Quale sport scegliere?

Attraverso la scelta dello sport da praticare, un bambino si pone per la prima volta di fronte all’opportunità di sperimentare quale immagine desidera dare di se stesso nella realtà in cui vive.

Come aiutarlo in questa scelta?

  • lasciare margine di scelta ai bambini (all’interno di una gamma di scelta legata alla realtà territoriale in cui si vive);
  • tener conto delle preferenze, condividendo e confrontandosi (poniamoci in maniera interessata e curiosa rispetto a cosa muove le preferenze di nostro figlio);
  • accettare anche se il bambino vuole praticare uno sport che non ci piace o che non reputiamo adatto alle sue qualità;
  • considerare anche la possibilità, a fine anno, di cambiare sport.

Come affiancarli nel modo migliore?

  • Incoraggiare: è importante che il bambino venga incoraggiato e stimolato, sostenuto in questa scoperta, ma non sovrainvestito, altrimenti il rischio è quello di caricarlo di troppe aspettative. Spesso, infatti, anche bambini molto piccoli si trovano a sperimentare una vera e propria ansia da prestazione. 
  • Non rimproverare: di fronte ad un risultato non proprio eccezionale, può scappare un rimprovero o una battuta non troppo piacevole verso il bimbo. E’ buona abitudine, però, stare attenti a ciò che si dice, perché anche una frase che può sembrare superficiale rischia di far rimanere male: commentiamo la partita in generale, la squadra, ma non il bambino in sé come persona.
  • Non minimizzare: è importante non minimizzare le sue emozioni, ma accoglierle e condividerle, aiutando a trovare le strategie migliori per esprimerle e trasformarle in motore di crescita.
  • Niente confronti: spesso si pensa, erroneamente, che i confronti possano stimolare i bambini a migliorare. In realtà, quasi mai funziona così. Anzi, i confronti possono rivelarsi pericolosi perché inficiano l’autostima dei bimbi, portandoli a sperimentare sentimenti di frustrazione e inadeguatezza.

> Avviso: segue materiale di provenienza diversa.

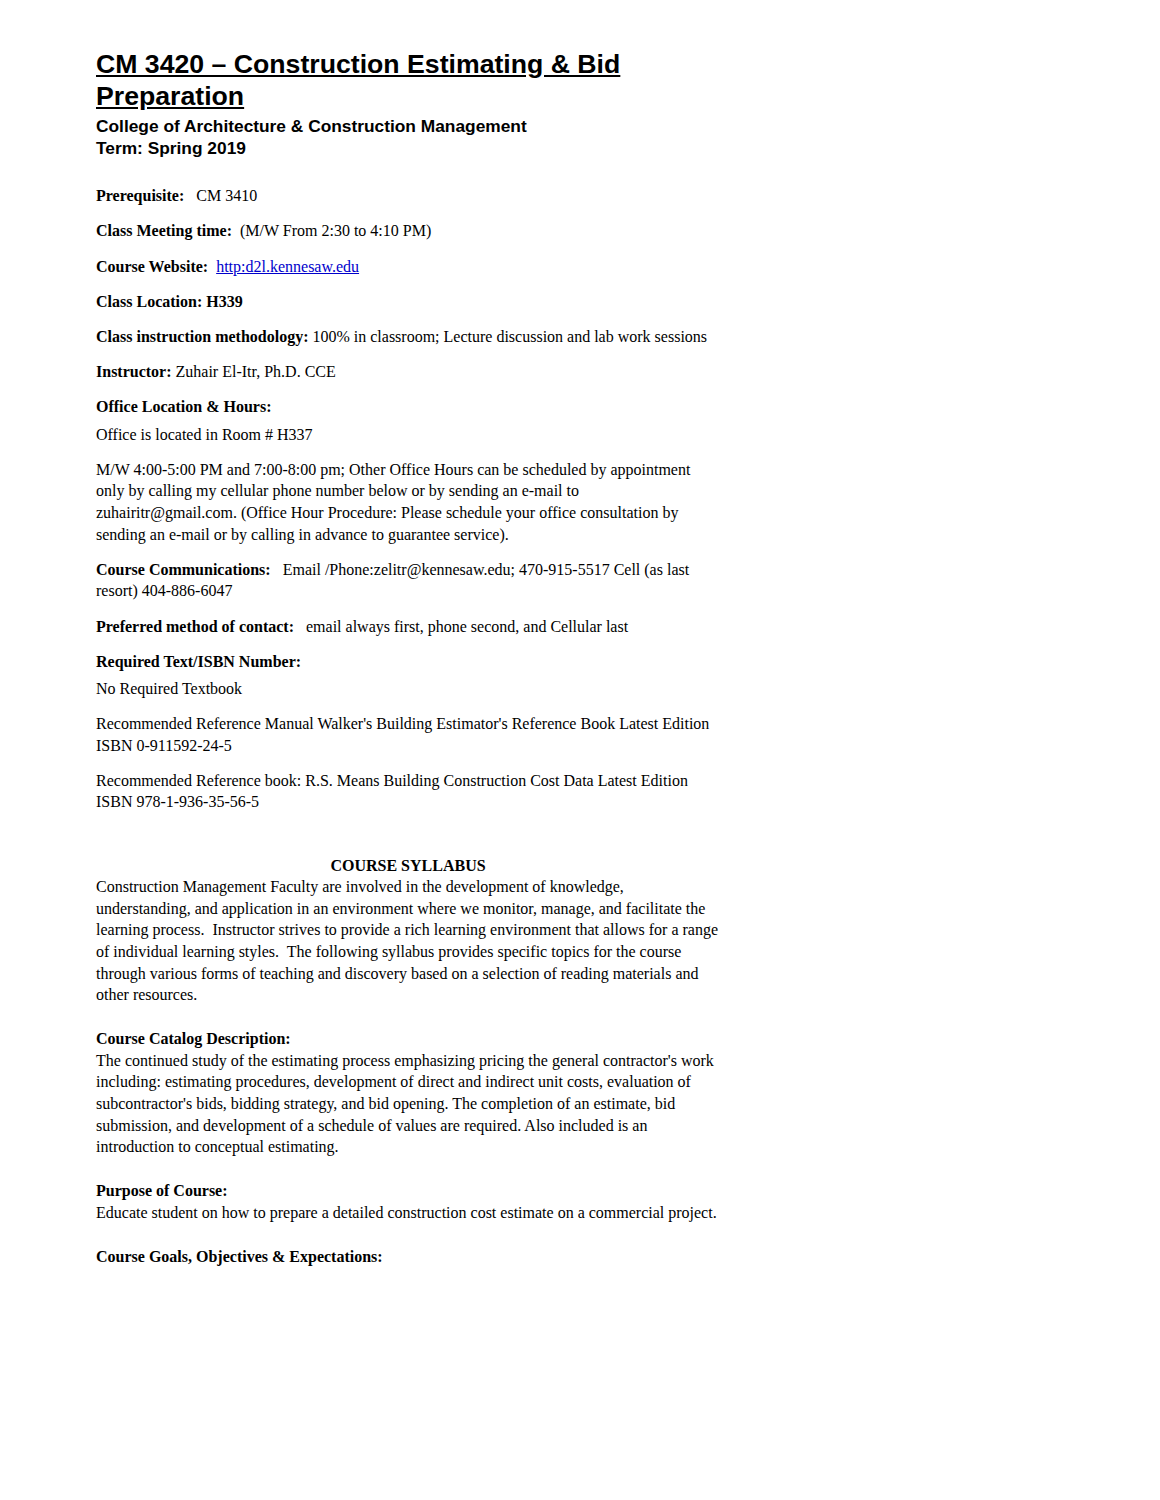CM 3420 – Construction Estimating & Bid Preparation
College of Architecture & Construction Management
Term: Spring 2019
Prerequisite: CM 3410
Class Meeting time: (M/W From 2:30 to 4:10 PM)
Course Website: http:d2l.kennesaw.edu
Class Location: H339
Class instruction methodology: 100% in classroom; Lecture discussion and lab work sessions
Instructor: Zuhair El-Itr, Ph.D. CCE
Office Location & Hours:
Office is located in Room # H337
M/W 4:00-5:00 PM and 7:00-8:00 pm; Other Office Hours can be scheduled by appointment only by calling my cellular phone number below or by sending an e-mail to zuhairitr@gmail.com. (Office Hour Procedure: Please schedule your office consultation by sending an e-mail or by calling in advance to guarantee service).
Course Communications: Email /Phone:zelitr@kennesaw.edu; 470-915-5517 Cell (as last resort) 404-886-6047
Preferred method of contact: email always first, phone second, and Cellular last
Required Text/ISBN Number:
No Required Textbook
Recommended Reference Manual Walker's Building Estimator's Reference Book Latest Edition ISBN 0-911592-24-5
Recommended Reference book: R.S. Means Building Construction Cost Data Latest Edition ISBN 978-1-936-35-56-5
COURSE SYLLABUS
Construction Management Faculty are involved in the development of knowledge, understanding, and application in an environment where we monitor, manage, and facilitate the learning process. Instructor strives to provide a rich learning environment that allows for a range of individual learning styles. The following syllabus provides specific topics for the course through various forms of teaching and discovery based on a selection of reading materials and other resources.
Course Catalog Description:
The continued study of the estimating process emphasizing pricing the general contractor's work including: estimating procedures, development of direct and indirect unit costs, evaluation of subcontractor's bids, bidding strategy, and bid opening. The completion of an estimate, bid submission, and development of a schedule of values are required. Also included is an introduction to conceptual estimating.
Purpose of Course:
Educate student on how to prepare a detailed construction cost estimate on a commercial project.
Course Goals, Objectives & Expectations: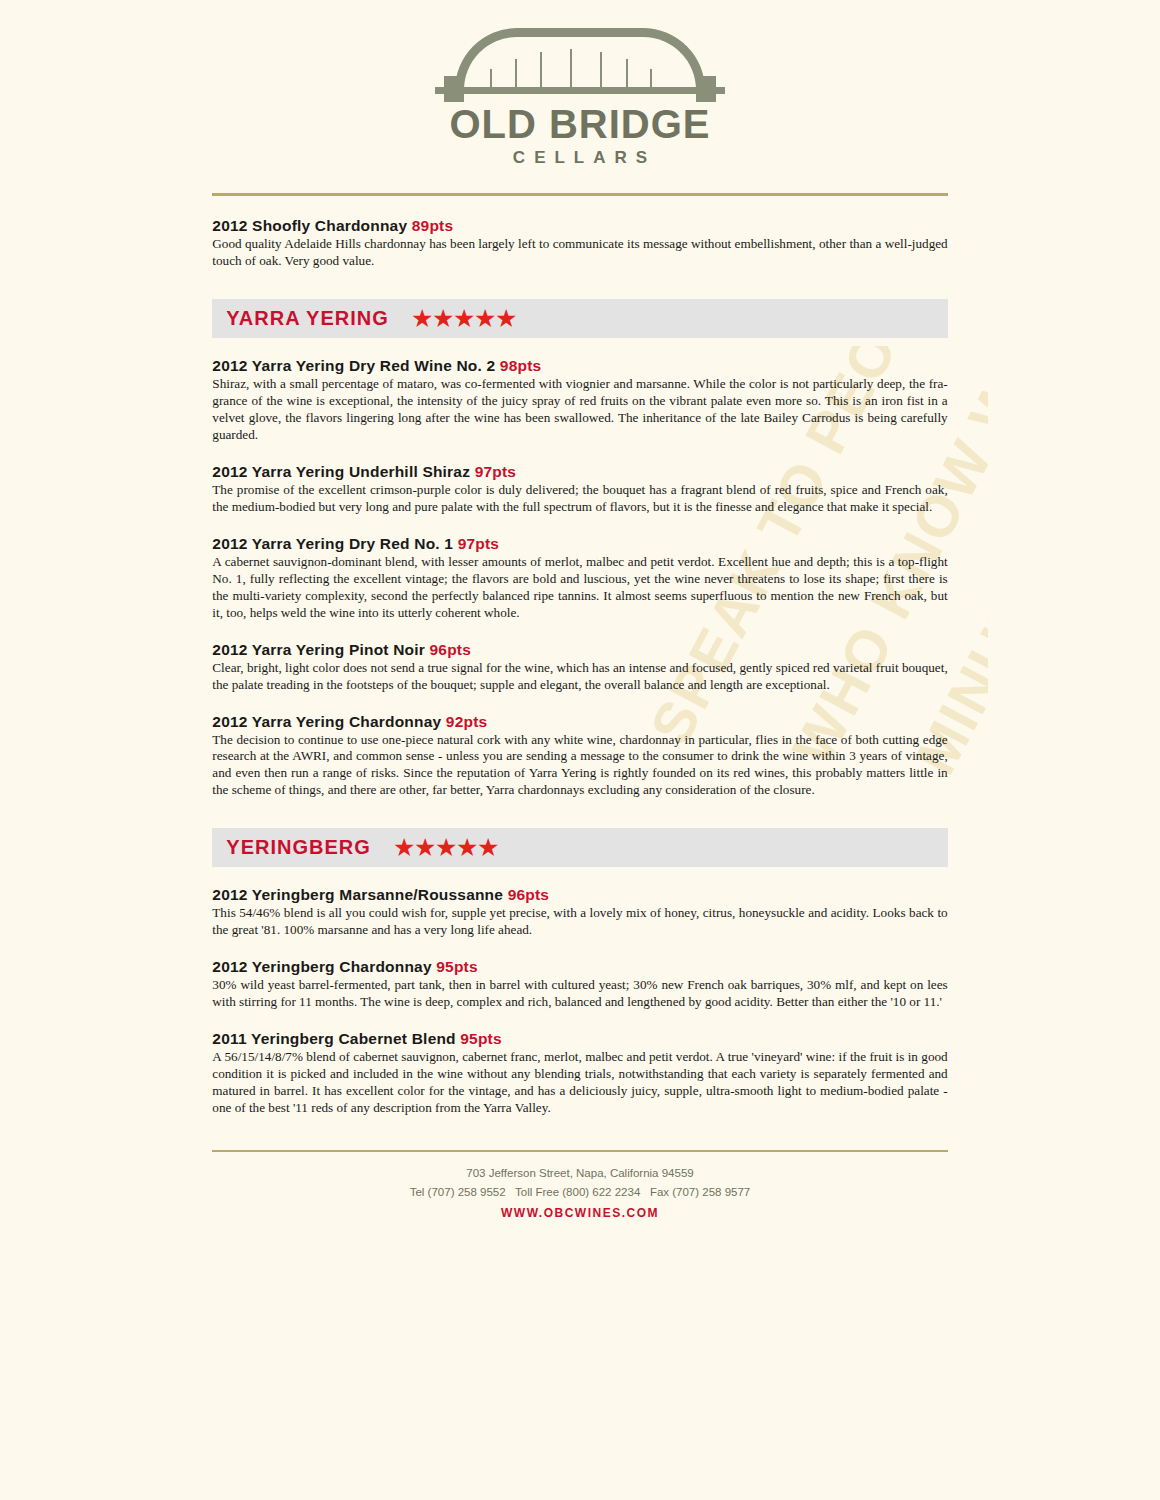SPEAK TO PEOPLE WHO KNOW WINE MINUTE DETAIL
OLD BRIDGE
CELLARS
2012 Shoofly Chardonnay 89pts
Good quality Adelaide Hills chardonnay has been largely left to communicate its message without embellishment, other than a well-judged touch of oak. Very good value.
Yarra Yering ★★★★★
2012 Yarra Yering Dry Red Wine No. 2 98pts
Shiraz, with a small percentage of mataro, was co-fermented with viognier and marsanne. While the color is not particularly deep, the fragrance of the wine is exceptional, the intensity of the juicy spray of red fruits on the vibrant palate even more so. This is an iron fist in a velvet glove, the flavors lingering long after the wine has been swallowed. The inheritance of the late Bailey Carrodus is being carefully guarded.
2012 Yarra Yering Underhill Shiraz 97pts
The promise of the excellent crimson-purple color is duly delivered; the bouquet has a fragrant blend of red fruits, spice and French oak, the medium-bodied but very long and pure palate with the full spectrum of flavors, but it is the finesse and elegance that make it special.
2012 Yarra Yering Dry Red No. 1 97pts
A cabernet sauvignon-dominant blend, with lesser amounts of merlot, malbec and petit verdot. Excellent hue and depth; this is a top-flight No. 1, fully reflecting the excellent vintage; the flavors are bold and luscious, yet the wine never threatens to lose its shape; first there is the multi-variety complexity, second the perfectly balanced ripe tannins. It almost seems superfluous to mention the new French oak, but it, too, helps weld the wine into its utterly coherent whole.
2012 Yarra Yering Pinot Noir 96pts
Clear, bright, light color does not send a true signal for the wine, which has an intense and focused, gently spiced red varietal fruit bouquet, the palate treading in the footsteps of the bouquet; supple and elegant, the overall balance and length are exceptional.
2012 Yarra Yering Chardonnay 92pts
The decision to continue to use one-piece natural cork with any white wine, chardonnay in particular, flies in the face of both cutting edge research at the AWRI, and common sense - unless you are sending a message to the consumer to drink the wine within 3 years of vintage, and even then run a range of risks. Since the reputation of Yarra Yering is rightly founded on its red wines, this probably matters little in the scheme of things, and there are other, far better, Yarra chardonnays excluding any consideration of the closure.
Yeringberg ★★★★★
2012 Yeringberg Marsanne/Roussanne 96pts
This 54/46% blend is all you could wish for, supple yet precise, with a lovely mix of honey, citrus, honeysuckle and acidity. Looks back to the great '81. 100% marsanne and has a very long life ahead.
2012 Yeringberg Chardonnay 95pts
30% wild yeast barrel-fermented, part tank, then in barrel with cultured yeast; 30% new French oak barriques, 30% mlf, and kept on lees with stirring for 11 months. The wine is deep, complex and rich, balanced and lengthened by good acidity. Better than either the '10 or 11.'
2011 Yeringberg Cabernet Blend 95pts
A 56/15/14/8/7% blend of cabernet sauvignon, cabernet franc, merlot, malbec and petit verdot. A true 'vineyard' wine: if the fruit is in good condition it is picked and included in the wine without any blending trials, notwithstanding that each variety is separately fermented and matured in barrel. It has excellent color for the vintage, and has a deliciously juicy, supple, ultra-smooth light to medium-bodied palate - one of the best '11 reds of any description from the Yarra Valley.
703 Jefferson Street, Napa, California 94559
Tel (707) 258 9552 Toll Free (800) 622 2234 Fax (707) 258 9577
WWW.OBCWINES.COM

Frustrazione, competizione e ansia

  • Lascia che sperimenti una sana e normale frustrazione. La frustrazione è semplicemente la mancata gratificazione di un desiderio o l’impedimento alla soddisfazione di un bisogno. In generale (se non eccessiva e continuativa) assume un ruolo positivo nella crescita e nello sviluppo di un bambino, perché lo espone alla necessità di reagire alle avversità.
  • Lascia che venga stimolato dalla competizione, ma non porgliela come principale obiettivo dell’attività sportiva.
  • Se si manifestasse ansia da prestazione, è importante mettersi nei panni del bambino e farsi raccontare come vive attraverso i suoi occhi quello che sta succedendo: solo così possiamo aiutarlo nel modo corretto, mantenendoci in equilibrio tra una sana rassicurazione (io sono qui) e una leggera spinta (provaci, so che ce la puoi fare).

Sia i genitori che si apprestano ad accompagnare il figlio nel magico mondo dello sport, sia gli allenatori e gli educatori che si occupano di far appassionare i bambini all’attività fisica, devono essere consapevoli dell’importanza che lo sport ha sullo sviluppo cognitivo, emotivo e socio relazionale di un bambino. Per questo motivo può essere utile consultarsi con uno specialista dell’età evolutiva, in caso di situazioni di fatica del singolo bambino o per gestire meglio a livello di gruppo e di squadra alcune dinamiche relazionali che si possono verificare.